(Task item):
Return every row below without alteration, reproducing each line precisely as it stands.
=== Extracted entries ===
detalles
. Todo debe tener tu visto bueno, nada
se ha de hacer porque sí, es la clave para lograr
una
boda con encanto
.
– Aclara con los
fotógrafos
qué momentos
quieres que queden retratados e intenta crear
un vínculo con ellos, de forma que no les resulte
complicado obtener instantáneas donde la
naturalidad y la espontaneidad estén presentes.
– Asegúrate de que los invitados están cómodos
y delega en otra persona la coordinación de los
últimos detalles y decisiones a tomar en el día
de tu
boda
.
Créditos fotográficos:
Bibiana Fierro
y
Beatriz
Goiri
===
(Solution to this exercise):
detalles
. Todo debe tener tu visto bueno, nada
se ha de hacer porque sí, es la clave para lograr
una
boda con encanto
.
– Aclara con los
fotógrafos
qué momentos
quieres que queden retratados e intenta crear
un vínculo con ellos, de forma que no les resulte
complicado obtener instantáneas donde la
naturalidad y la espontaneidad estén presentes.
– Asegúrate de que los invitados están cómodos
y delega en otra persona la coordinación de los
últimos detalles y decisiones a tomar en el día
de tu
boda
.
Créditos fotográficos:
Bibiana Fierro
y
Beatriz
Goiri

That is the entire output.